▶ [DIRECTIONS FOR THIS TASK]: The answer should consist of each line from the data below that includes "IPAddress".

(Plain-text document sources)
★ ★ ★ ★ ★

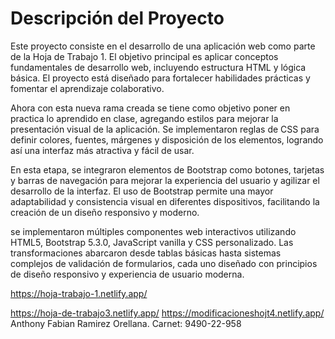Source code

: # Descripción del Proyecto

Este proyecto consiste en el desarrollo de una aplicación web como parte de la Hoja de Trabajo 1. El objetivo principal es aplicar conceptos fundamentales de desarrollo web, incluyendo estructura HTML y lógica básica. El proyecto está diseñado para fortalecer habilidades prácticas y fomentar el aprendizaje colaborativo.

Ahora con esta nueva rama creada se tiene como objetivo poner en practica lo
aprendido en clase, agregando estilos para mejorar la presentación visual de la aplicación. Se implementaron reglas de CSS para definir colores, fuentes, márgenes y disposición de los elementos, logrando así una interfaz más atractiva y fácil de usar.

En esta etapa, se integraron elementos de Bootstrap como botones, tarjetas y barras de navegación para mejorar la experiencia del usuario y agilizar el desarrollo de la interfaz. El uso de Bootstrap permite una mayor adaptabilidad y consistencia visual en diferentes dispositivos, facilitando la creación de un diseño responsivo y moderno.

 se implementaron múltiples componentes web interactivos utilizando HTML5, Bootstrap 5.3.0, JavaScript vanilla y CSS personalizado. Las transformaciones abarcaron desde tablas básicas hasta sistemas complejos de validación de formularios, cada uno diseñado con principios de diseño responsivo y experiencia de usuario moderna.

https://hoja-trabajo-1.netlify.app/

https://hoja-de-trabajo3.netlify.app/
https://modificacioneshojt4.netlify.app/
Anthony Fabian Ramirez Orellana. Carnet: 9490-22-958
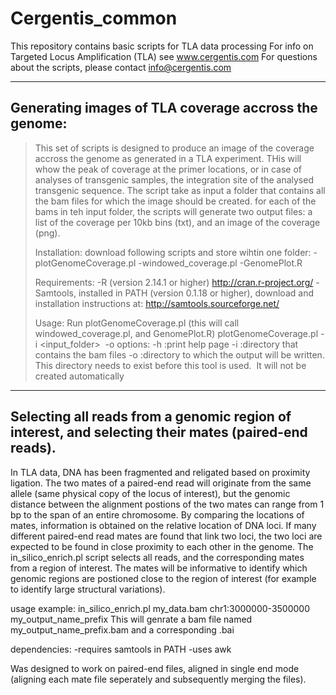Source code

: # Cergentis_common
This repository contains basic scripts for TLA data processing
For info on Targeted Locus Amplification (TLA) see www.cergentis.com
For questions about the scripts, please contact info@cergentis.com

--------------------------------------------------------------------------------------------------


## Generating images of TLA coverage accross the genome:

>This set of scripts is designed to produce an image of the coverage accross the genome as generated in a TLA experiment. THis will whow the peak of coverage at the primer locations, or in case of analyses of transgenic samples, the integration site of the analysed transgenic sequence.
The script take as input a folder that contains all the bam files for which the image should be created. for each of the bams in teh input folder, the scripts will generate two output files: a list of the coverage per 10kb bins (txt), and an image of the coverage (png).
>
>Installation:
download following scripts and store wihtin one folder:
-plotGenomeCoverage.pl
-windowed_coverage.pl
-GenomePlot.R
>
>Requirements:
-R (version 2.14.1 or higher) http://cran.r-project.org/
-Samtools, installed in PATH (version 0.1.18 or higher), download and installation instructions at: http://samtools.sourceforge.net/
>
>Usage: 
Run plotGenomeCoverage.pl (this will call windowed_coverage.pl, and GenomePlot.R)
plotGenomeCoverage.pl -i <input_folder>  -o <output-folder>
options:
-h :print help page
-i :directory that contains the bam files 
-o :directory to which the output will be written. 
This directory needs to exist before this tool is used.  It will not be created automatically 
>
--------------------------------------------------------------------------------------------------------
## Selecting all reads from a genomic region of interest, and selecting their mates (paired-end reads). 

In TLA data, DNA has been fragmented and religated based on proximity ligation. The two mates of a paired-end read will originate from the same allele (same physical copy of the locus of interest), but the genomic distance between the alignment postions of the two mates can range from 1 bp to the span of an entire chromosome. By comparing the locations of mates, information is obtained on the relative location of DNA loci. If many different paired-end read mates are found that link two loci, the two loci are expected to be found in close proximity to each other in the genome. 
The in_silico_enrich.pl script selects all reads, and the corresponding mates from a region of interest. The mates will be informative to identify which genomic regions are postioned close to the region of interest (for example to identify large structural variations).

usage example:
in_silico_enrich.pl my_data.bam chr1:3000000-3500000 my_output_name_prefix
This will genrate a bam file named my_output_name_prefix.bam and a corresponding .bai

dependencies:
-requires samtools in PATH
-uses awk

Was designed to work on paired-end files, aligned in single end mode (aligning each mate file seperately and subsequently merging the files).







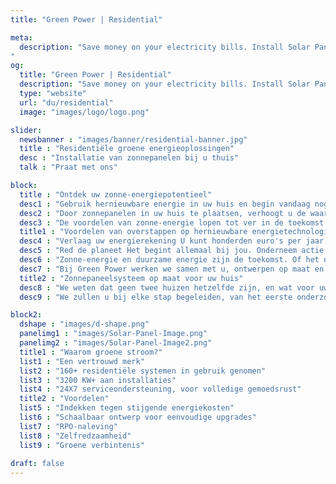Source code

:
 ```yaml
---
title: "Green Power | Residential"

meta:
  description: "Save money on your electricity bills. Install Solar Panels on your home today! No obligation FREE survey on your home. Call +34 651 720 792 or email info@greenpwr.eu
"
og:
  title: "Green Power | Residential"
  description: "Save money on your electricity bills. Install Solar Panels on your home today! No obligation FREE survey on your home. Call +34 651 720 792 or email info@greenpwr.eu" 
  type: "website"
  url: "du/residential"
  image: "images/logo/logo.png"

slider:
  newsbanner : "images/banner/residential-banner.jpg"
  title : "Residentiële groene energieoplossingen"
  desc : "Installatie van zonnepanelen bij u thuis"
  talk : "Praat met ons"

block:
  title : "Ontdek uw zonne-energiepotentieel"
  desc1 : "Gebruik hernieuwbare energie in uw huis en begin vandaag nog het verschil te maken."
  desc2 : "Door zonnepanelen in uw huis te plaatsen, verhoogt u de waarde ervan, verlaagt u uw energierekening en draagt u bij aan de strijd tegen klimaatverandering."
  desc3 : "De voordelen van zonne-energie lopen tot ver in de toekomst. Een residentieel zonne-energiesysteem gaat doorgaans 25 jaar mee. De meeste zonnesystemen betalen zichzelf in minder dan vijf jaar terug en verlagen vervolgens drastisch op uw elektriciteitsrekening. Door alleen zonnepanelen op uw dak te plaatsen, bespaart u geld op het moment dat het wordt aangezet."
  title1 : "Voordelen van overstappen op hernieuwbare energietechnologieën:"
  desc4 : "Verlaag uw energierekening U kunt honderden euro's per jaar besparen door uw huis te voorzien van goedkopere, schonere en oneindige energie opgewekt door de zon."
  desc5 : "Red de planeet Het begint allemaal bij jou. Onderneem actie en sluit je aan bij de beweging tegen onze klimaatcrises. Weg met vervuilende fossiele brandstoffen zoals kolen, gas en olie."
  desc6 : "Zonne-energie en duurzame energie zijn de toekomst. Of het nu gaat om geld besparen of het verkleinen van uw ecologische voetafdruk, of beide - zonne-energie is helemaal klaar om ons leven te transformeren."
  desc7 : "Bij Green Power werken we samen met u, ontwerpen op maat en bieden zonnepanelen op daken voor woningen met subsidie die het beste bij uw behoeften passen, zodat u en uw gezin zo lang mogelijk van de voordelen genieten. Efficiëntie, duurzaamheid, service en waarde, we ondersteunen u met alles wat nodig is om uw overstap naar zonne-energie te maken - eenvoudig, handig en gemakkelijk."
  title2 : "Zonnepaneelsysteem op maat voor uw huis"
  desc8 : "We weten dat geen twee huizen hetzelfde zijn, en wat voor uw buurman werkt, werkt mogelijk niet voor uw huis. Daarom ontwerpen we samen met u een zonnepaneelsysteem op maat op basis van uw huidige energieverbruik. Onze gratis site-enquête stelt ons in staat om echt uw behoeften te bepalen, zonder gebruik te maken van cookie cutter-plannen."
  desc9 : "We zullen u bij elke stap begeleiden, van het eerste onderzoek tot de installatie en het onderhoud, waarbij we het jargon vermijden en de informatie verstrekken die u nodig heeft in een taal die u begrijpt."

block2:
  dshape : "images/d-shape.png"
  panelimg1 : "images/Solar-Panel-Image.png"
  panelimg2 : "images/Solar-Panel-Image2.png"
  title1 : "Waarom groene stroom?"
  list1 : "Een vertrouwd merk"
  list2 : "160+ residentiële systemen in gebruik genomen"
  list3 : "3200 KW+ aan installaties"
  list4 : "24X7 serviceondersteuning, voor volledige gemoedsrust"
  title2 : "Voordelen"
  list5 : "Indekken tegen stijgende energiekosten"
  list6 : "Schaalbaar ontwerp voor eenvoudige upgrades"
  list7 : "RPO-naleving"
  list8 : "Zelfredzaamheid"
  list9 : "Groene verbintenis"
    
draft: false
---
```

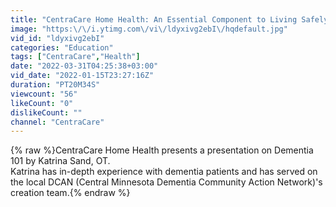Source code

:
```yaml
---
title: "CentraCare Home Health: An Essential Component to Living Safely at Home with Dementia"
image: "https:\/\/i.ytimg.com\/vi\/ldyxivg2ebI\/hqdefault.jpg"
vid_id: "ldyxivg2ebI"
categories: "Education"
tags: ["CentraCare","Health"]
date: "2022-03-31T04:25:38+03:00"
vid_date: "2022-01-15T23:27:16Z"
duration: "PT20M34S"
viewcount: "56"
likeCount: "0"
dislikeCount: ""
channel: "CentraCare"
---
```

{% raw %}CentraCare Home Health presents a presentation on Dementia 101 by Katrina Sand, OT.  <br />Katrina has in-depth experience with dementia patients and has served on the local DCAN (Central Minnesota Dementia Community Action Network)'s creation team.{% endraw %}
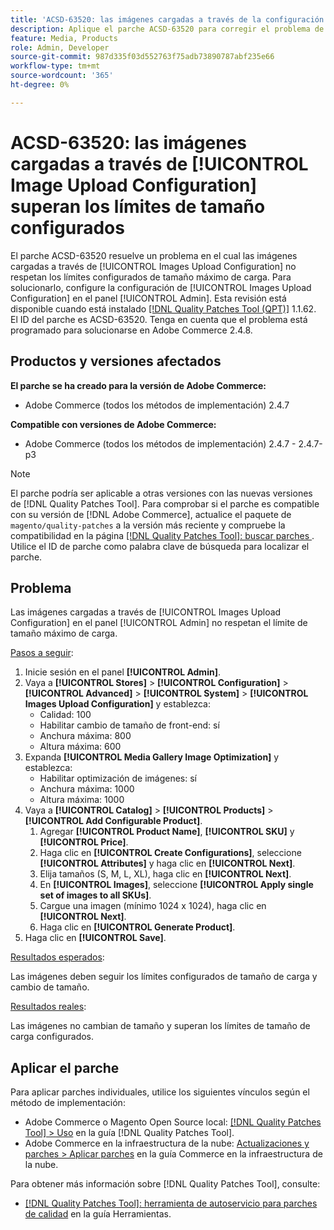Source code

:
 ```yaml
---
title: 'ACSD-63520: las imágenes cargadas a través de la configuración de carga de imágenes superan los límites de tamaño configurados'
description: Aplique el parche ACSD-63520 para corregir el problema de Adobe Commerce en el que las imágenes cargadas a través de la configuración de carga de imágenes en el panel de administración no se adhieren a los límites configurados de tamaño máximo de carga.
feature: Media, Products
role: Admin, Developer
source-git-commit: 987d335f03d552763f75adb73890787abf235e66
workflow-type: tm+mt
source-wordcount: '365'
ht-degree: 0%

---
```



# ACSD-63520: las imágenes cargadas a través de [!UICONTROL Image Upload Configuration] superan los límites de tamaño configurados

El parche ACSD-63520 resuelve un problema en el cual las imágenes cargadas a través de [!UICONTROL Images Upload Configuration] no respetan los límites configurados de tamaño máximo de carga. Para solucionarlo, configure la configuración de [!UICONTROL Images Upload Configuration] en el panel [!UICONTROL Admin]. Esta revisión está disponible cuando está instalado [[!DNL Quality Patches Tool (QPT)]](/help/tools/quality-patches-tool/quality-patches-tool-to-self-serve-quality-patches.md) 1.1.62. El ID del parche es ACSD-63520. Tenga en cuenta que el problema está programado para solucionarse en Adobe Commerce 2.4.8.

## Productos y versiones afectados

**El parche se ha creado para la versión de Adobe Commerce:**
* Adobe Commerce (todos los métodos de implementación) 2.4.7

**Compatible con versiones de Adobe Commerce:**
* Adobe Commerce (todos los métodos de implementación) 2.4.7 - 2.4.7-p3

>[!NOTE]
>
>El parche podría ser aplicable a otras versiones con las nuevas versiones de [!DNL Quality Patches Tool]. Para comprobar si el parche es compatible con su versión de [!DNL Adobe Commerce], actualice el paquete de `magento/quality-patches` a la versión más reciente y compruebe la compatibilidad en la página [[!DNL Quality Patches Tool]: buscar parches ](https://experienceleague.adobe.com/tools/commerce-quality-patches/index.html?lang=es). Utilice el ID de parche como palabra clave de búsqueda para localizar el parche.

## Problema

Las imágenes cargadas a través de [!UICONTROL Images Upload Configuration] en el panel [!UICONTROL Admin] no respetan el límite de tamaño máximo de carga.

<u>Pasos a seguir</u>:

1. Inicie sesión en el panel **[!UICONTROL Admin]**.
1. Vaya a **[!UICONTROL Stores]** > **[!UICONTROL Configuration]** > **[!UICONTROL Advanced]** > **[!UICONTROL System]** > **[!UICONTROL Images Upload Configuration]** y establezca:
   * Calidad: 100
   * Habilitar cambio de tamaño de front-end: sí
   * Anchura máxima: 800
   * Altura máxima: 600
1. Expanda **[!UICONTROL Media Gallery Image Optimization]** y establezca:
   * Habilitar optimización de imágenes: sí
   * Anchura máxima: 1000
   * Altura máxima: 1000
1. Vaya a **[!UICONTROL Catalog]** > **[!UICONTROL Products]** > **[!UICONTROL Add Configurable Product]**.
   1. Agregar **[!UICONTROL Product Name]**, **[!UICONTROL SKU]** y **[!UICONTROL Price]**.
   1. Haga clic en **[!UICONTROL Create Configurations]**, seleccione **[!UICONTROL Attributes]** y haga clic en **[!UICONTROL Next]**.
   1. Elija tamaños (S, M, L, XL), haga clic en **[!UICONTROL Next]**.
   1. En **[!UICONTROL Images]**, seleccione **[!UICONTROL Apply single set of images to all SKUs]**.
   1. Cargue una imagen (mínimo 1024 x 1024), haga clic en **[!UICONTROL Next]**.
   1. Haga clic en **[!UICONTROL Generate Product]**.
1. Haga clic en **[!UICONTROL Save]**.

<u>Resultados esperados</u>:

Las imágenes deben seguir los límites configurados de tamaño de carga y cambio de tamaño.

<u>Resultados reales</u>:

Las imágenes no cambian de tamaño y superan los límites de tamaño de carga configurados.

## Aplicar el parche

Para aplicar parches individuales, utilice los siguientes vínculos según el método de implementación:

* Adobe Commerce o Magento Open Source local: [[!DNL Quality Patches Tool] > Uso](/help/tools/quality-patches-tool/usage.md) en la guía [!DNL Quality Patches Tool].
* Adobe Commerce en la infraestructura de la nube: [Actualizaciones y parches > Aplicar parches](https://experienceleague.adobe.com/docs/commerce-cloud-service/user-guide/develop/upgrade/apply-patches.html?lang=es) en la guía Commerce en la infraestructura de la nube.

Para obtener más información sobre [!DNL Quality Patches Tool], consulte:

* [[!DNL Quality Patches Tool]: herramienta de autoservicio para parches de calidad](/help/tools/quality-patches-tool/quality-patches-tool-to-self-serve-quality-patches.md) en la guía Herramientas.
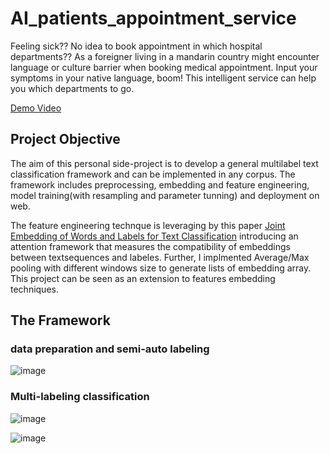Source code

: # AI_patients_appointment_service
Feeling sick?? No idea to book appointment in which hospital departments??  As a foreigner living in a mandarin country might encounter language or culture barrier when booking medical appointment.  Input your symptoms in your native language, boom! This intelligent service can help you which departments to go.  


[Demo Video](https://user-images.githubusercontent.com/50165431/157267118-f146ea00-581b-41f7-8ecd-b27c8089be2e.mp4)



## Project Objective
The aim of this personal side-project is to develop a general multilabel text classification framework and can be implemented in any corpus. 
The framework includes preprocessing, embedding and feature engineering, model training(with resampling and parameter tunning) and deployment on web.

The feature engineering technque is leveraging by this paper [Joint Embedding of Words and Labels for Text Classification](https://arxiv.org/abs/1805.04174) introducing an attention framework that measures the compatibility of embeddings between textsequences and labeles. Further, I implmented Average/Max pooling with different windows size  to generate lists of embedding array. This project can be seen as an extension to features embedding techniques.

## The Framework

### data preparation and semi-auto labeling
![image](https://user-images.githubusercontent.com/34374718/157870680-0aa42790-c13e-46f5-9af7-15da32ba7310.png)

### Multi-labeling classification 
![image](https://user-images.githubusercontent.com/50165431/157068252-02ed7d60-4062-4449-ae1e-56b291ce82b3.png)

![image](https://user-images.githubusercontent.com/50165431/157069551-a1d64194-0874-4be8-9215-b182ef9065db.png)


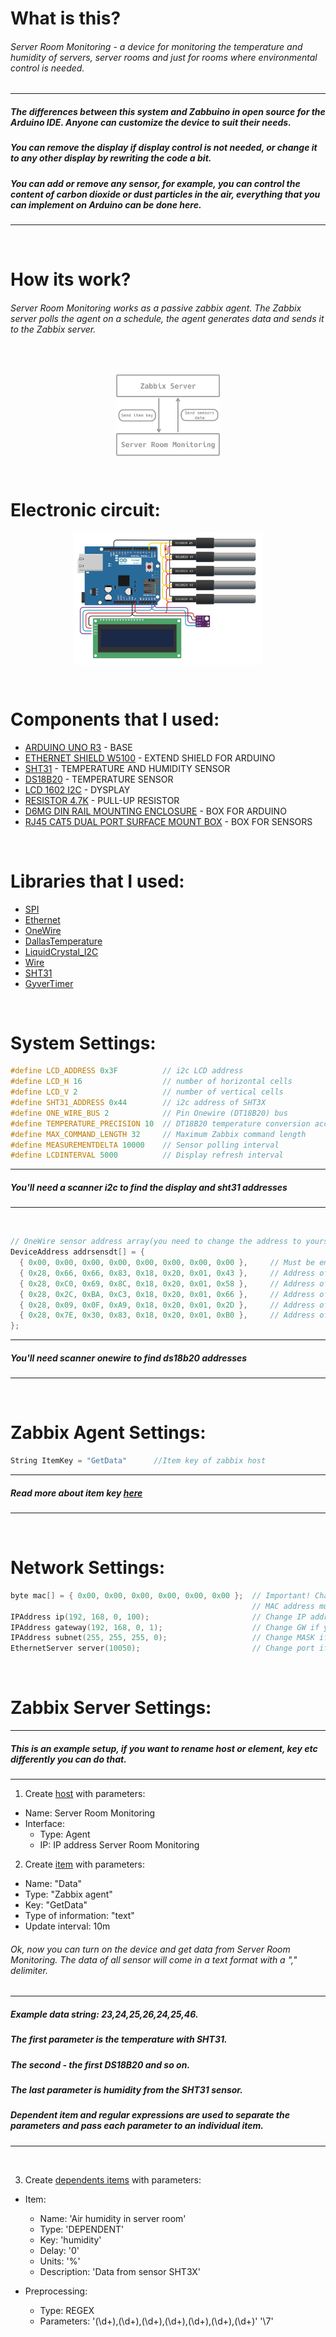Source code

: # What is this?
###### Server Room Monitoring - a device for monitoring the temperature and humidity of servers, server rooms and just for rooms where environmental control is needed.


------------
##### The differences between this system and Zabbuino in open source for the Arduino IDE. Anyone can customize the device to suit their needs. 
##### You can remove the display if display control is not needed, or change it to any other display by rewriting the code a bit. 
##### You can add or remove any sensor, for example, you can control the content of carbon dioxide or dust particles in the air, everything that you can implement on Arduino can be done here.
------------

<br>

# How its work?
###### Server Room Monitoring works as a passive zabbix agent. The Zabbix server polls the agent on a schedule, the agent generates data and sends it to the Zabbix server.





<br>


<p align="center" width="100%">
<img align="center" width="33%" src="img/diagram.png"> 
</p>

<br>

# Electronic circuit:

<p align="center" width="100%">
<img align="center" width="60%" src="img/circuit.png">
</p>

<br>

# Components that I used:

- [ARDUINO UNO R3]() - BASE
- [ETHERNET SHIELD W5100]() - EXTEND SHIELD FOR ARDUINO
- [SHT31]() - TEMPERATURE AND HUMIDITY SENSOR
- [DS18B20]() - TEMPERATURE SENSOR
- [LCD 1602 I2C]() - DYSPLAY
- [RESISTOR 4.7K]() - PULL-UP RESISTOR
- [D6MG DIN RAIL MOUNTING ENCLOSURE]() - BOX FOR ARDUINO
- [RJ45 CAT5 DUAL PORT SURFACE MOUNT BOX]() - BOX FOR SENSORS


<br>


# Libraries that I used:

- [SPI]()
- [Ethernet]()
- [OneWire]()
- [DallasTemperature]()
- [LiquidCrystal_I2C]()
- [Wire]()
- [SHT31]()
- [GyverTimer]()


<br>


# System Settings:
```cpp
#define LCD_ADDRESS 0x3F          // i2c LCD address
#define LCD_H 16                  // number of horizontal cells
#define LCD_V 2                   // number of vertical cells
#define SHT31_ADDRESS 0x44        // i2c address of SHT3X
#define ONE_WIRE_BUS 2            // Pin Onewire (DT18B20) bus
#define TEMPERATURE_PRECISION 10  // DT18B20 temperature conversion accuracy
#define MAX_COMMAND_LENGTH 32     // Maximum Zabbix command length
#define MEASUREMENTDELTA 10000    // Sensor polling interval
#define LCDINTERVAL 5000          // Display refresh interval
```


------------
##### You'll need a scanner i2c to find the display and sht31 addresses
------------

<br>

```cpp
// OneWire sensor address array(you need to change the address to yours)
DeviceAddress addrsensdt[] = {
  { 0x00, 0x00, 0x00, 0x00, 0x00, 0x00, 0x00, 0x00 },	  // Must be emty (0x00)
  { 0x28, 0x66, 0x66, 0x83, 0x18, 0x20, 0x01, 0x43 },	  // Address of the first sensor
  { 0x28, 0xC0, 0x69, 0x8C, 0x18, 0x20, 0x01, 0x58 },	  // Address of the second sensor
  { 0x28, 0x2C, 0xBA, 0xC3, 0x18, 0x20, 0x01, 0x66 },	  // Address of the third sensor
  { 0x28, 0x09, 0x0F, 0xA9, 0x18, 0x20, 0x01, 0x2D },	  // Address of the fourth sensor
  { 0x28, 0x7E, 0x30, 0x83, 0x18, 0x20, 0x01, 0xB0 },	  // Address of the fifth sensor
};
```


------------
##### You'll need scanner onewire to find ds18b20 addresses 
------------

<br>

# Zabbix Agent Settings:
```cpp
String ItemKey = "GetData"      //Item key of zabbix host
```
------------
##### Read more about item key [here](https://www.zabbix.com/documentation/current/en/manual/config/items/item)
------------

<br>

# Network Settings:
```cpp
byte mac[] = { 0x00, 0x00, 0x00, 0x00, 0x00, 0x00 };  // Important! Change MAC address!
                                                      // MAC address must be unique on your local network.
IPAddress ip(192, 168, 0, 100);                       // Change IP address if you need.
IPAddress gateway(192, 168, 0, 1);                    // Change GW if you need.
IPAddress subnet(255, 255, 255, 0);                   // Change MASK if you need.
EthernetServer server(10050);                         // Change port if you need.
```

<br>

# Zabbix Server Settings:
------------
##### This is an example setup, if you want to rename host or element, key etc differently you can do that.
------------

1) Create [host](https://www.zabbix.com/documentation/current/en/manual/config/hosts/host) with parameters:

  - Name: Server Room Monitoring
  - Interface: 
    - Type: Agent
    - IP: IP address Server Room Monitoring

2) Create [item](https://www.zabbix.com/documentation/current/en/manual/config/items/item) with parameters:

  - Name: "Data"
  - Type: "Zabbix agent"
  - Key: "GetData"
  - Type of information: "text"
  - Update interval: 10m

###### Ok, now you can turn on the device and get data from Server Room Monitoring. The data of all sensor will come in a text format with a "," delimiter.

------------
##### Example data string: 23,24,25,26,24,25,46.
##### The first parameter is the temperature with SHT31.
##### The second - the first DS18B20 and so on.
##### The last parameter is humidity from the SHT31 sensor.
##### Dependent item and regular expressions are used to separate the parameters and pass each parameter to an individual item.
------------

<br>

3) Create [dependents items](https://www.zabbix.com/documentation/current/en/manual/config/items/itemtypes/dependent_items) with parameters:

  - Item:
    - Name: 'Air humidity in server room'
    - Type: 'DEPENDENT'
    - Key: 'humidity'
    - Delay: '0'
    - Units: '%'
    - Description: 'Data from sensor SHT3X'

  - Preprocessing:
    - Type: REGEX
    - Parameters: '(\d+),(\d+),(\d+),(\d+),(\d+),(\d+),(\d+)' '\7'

★ ★ ★ ★ ★

▶ [RESPONSE BOX]:
IPAddress ip(192, 168, 0, 100);                       // Change IP address if you need.
IPAddress gateway(192, 168, 0, 1);                    // Change GW if you need.
IPAddress subnet(255, 255, 255, 0);                   // Change MASK if you need.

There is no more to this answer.